Quote the items word for word, starting at the beginning and ending with the line that contains "Enhancing local culture". Leave the pictures out.

═══ Data listing

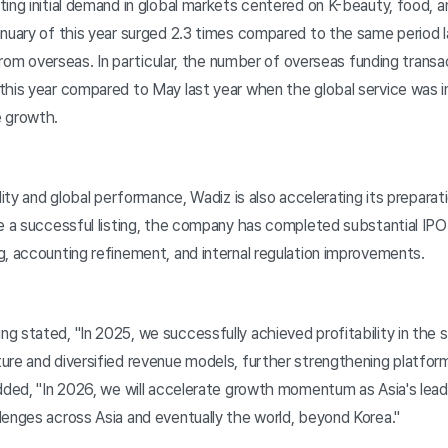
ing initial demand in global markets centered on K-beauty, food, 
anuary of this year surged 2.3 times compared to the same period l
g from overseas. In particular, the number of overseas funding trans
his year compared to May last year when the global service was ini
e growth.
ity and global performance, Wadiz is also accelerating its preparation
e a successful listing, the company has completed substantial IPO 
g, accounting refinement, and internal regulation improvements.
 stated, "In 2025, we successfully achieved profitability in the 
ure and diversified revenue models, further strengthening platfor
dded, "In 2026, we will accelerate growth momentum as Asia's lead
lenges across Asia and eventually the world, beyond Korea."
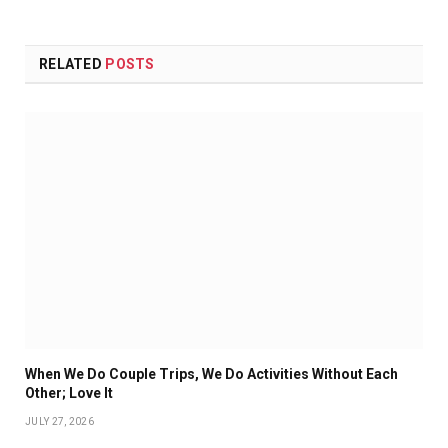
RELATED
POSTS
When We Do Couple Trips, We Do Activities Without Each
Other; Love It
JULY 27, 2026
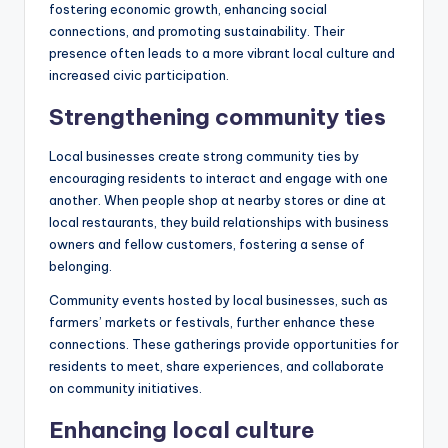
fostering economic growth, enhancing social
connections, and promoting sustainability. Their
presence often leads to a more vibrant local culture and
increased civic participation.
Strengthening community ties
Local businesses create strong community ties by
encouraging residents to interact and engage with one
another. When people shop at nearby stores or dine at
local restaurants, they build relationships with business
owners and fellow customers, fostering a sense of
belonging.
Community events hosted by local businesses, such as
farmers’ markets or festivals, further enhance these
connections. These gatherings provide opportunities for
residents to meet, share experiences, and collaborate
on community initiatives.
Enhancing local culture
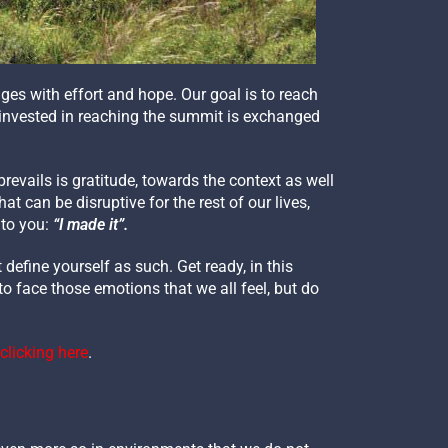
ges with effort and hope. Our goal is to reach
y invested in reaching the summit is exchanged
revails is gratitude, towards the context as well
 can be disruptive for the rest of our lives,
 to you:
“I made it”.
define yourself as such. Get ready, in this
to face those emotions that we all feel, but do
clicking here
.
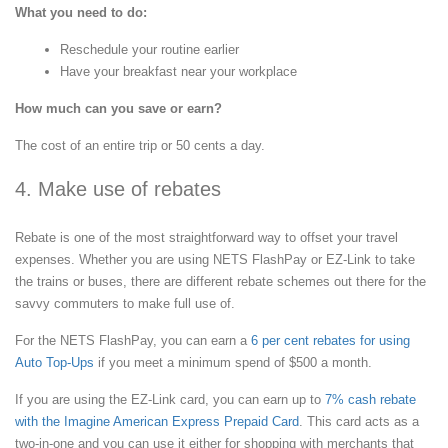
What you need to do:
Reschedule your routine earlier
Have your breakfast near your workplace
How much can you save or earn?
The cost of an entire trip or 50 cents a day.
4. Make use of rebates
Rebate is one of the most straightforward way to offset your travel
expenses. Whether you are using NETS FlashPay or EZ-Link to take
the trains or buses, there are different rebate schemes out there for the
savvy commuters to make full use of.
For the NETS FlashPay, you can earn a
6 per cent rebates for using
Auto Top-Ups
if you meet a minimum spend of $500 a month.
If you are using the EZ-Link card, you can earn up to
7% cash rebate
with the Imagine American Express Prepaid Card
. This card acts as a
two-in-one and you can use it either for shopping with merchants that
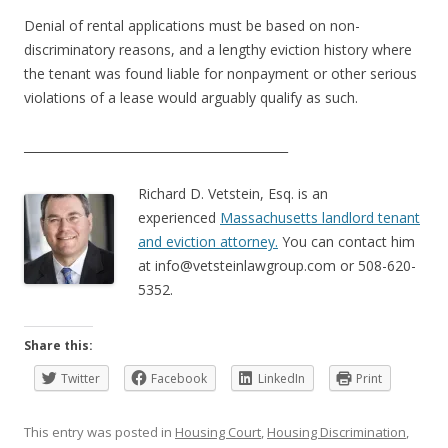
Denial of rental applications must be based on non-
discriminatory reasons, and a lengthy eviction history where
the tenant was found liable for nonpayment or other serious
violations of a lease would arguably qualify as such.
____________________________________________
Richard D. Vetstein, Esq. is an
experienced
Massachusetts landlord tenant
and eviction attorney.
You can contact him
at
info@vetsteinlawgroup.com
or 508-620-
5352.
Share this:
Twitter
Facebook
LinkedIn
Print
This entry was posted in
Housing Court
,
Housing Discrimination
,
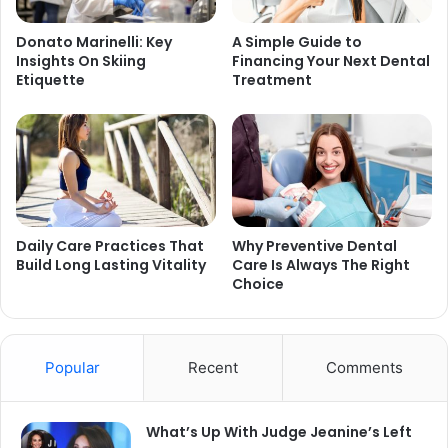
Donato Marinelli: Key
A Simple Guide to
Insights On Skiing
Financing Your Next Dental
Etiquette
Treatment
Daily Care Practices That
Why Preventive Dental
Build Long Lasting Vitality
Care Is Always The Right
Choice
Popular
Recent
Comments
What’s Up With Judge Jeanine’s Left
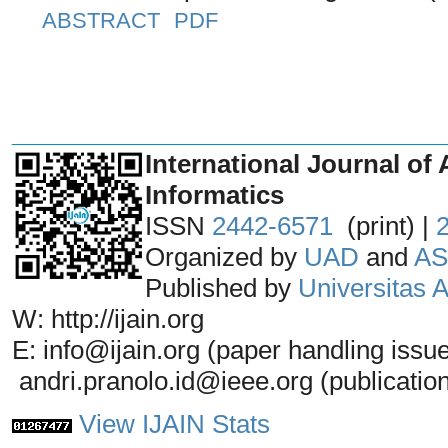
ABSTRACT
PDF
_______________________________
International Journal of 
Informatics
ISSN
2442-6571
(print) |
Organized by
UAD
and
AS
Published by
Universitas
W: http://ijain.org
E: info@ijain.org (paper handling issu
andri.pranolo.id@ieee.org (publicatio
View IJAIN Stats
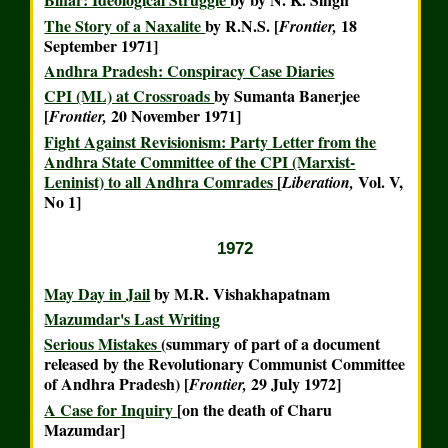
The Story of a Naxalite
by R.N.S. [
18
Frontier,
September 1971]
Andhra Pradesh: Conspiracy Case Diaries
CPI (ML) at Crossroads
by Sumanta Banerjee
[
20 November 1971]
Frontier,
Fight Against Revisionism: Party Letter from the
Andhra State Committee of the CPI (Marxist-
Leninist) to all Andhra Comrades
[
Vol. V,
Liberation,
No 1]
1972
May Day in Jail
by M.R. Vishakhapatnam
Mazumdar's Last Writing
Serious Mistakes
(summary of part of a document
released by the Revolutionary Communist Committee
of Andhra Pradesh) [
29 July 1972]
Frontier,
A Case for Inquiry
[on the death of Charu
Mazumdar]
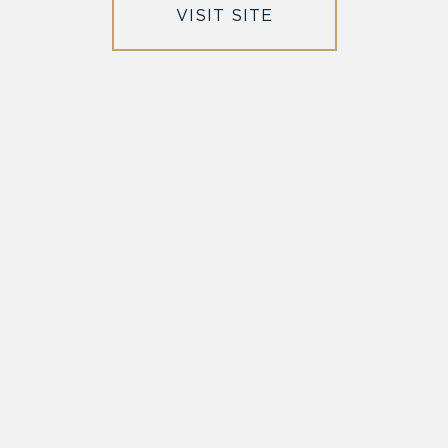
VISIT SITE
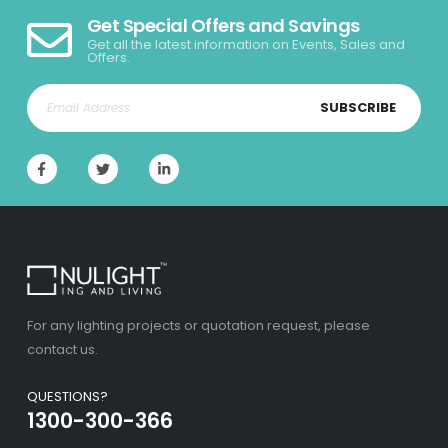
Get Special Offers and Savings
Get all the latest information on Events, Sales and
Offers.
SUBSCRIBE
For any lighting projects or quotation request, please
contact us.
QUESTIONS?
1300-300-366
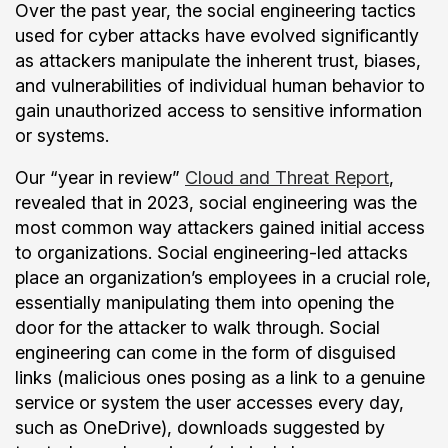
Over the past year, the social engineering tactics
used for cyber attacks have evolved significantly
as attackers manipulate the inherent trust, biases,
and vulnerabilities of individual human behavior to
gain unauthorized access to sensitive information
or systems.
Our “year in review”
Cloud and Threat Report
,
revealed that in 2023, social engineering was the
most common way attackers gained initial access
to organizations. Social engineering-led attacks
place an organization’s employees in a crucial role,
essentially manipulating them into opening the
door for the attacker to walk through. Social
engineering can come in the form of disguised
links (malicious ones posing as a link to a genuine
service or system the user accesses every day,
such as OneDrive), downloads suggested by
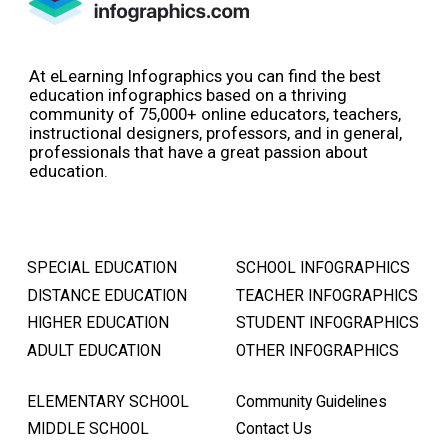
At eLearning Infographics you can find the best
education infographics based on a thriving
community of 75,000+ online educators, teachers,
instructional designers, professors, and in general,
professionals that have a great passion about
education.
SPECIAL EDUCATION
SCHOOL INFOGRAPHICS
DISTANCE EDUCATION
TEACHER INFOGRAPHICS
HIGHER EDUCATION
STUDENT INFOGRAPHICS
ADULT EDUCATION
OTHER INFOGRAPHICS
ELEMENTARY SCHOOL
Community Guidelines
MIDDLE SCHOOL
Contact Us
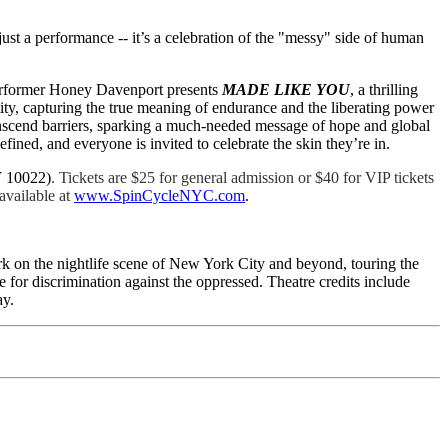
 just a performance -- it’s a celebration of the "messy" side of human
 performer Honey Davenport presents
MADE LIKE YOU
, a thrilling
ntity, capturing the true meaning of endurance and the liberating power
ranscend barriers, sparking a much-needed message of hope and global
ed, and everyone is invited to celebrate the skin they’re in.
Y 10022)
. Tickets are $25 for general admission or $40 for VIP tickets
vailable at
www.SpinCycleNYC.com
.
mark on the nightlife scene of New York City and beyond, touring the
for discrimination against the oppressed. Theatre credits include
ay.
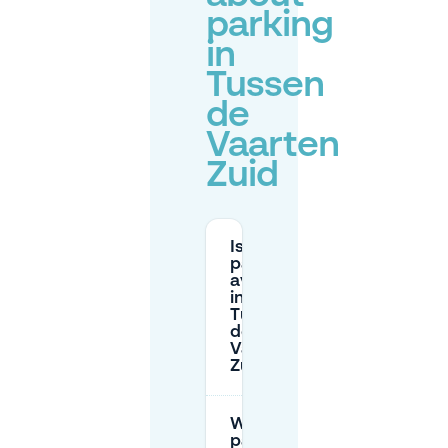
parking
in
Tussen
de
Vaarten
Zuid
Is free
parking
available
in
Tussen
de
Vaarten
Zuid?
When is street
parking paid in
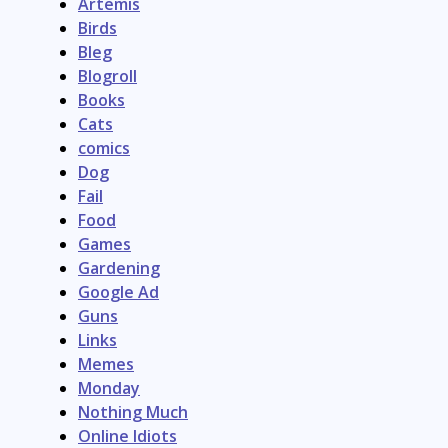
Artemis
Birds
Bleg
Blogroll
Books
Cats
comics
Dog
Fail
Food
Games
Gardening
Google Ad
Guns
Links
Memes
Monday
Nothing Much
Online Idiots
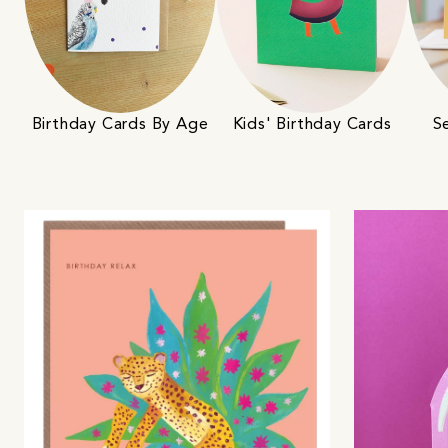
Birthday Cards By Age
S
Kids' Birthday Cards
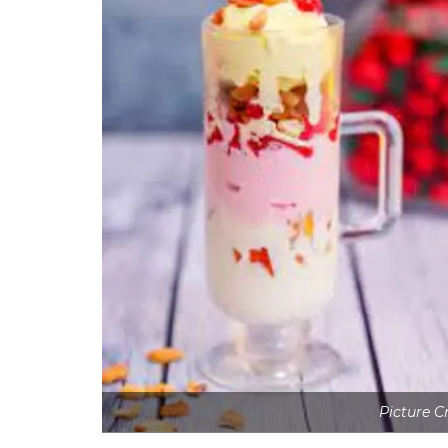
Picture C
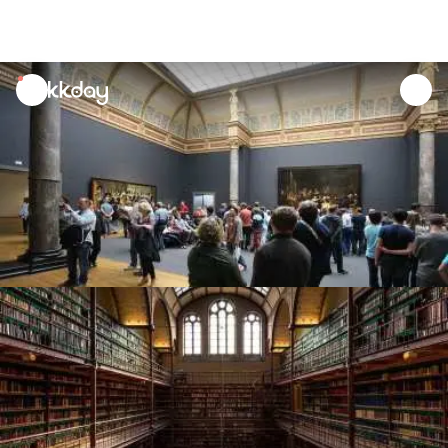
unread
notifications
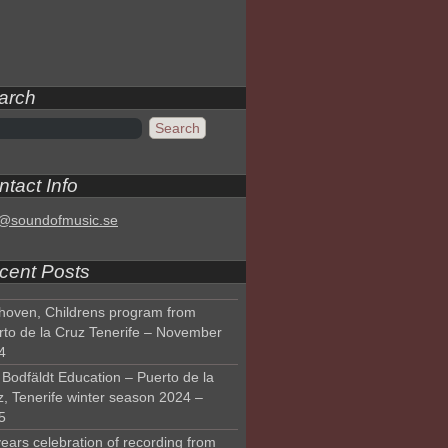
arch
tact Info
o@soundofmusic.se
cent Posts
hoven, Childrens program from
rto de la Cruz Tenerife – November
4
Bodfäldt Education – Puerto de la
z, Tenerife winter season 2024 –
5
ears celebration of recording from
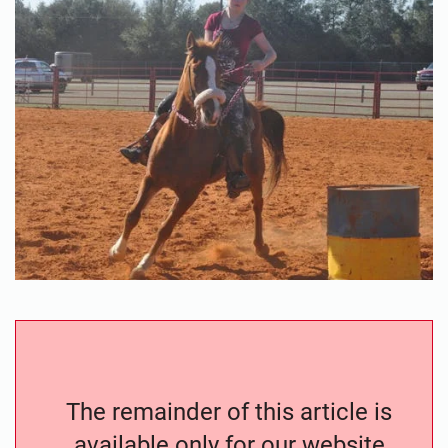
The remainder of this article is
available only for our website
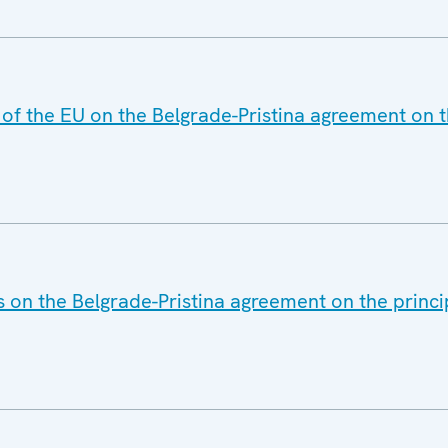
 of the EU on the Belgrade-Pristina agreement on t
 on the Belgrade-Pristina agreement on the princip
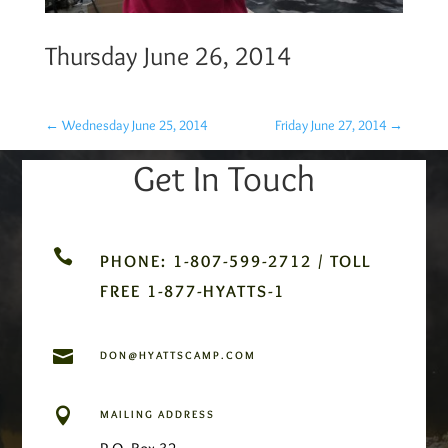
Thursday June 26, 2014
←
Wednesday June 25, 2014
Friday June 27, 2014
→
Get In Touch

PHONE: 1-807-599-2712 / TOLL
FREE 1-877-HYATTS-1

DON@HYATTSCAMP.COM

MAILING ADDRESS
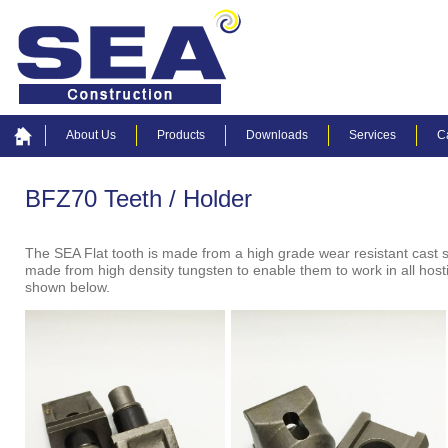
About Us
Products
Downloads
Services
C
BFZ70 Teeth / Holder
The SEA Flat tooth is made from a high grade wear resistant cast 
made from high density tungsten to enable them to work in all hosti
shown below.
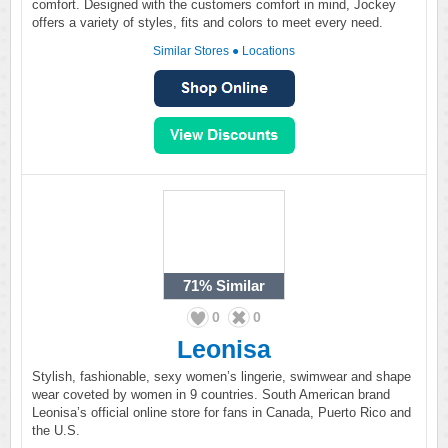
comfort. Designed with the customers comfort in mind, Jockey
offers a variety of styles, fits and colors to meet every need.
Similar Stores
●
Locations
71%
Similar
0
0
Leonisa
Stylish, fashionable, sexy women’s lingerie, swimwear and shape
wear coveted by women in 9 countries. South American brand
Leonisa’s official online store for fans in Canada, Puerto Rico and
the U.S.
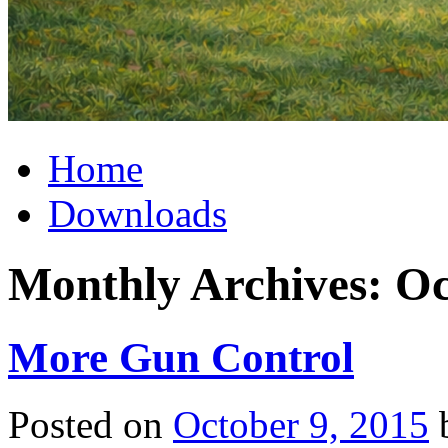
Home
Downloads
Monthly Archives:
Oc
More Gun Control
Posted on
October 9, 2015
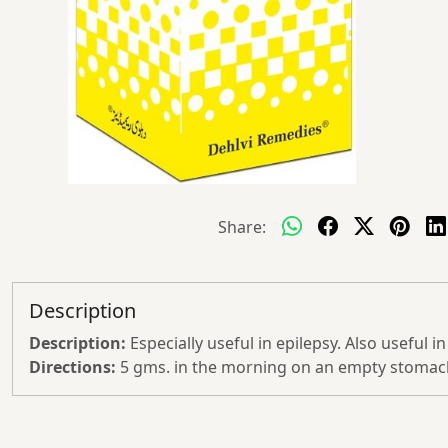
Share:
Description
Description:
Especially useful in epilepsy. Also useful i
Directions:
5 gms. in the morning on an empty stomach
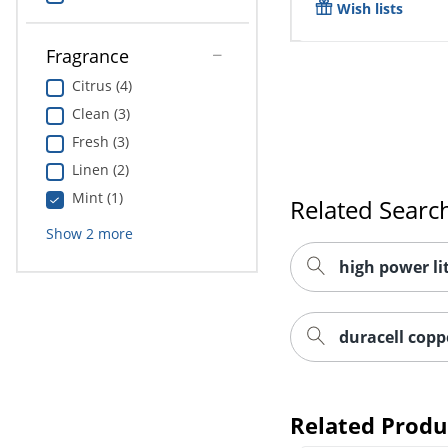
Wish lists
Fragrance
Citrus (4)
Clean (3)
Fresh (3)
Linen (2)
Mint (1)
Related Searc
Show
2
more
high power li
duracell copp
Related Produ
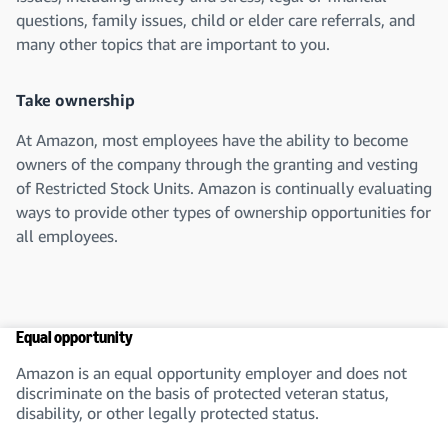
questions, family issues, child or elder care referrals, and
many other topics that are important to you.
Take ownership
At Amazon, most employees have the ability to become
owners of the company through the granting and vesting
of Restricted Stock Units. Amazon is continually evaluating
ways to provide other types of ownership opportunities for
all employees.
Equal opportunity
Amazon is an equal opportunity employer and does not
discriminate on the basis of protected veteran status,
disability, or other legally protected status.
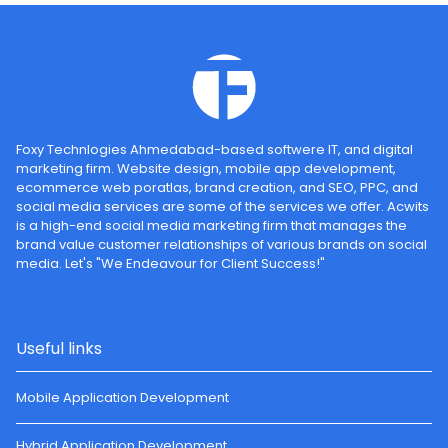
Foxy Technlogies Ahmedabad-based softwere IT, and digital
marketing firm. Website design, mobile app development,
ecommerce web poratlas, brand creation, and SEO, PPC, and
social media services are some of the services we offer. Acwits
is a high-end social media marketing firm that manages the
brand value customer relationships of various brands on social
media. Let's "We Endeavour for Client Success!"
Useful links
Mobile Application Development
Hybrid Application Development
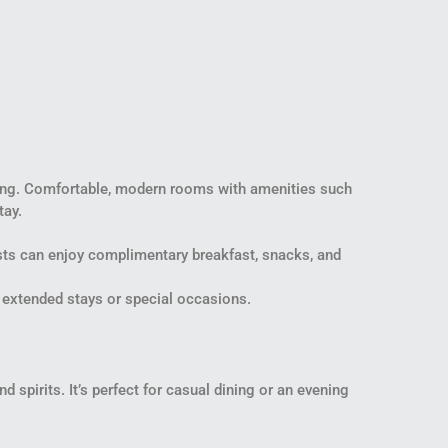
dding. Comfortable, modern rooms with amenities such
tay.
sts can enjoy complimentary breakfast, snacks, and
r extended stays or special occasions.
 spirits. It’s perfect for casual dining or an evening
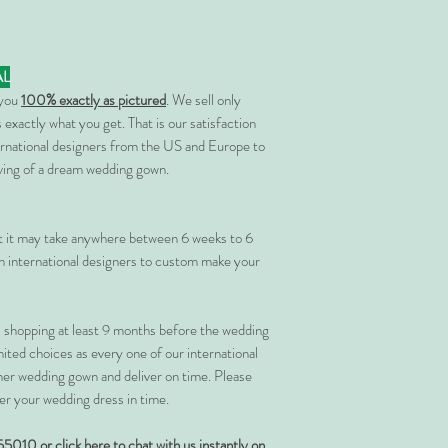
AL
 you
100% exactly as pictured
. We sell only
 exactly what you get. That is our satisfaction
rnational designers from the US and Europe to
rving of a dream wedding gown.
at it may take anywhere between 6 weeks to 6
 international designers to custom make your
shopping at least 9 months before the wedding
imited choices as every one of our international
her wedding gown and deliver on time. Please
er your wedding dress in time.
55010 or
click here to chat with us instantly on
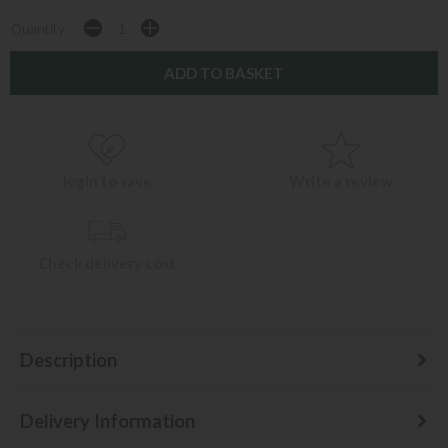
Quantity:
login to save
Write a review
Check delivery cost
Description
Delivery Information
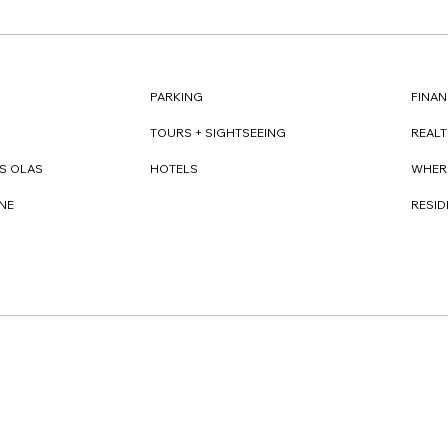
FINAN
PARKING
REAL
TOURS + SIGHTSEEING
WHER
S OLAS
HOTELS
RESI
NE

══════

- **Answer to this exercise**:
ing initial demand in global markets centered on K-beauty, food, 
anuary of this year surged 2.3 times compared to the same period l
g from overseas. In particular, the number of overseas funding trans
his year compared to May last year when the global service was ini
e growth.
ity and global performance, Wadiz is also accelerating its preparation
e a successful listing, the company has completed substantial IPO 
g, accounting refinement, and internal regulation improvements.
 stated, "In 2025, we successfully achieved profitability in the 
ure and diversified revenue models, further strengthening platfor
dded, "In 2026, we will accelerate growth momentum as Asia's lead
lenges across Asia and eventually the world, beyond Korea."
RELATED
POSTS
When We Do Couple Trips, We Do Activities Without Each
Other; Love It
JULY 27, 2026
fostering economic growth, enhancing social
connections, and promoting sustainability. Their
presence often leads to a more vibrant local culture and
increased civic participation.
Strengthening community ties
Local businesses create strong community ties by
encouraging residents to interact and engage with one
another. When people shop at nearby stores or dine at
local restaurants, they build relationships with business
owners and fellow customers, fostering a sense of
belonging.
Community events hosted by local businesses, such as
farmers’ markets or festivals, further enhance these
connections. These gatherings provide opportunities for
residents to meet, share experiences, and collaborate
on community initiatives.
Enhancing local culture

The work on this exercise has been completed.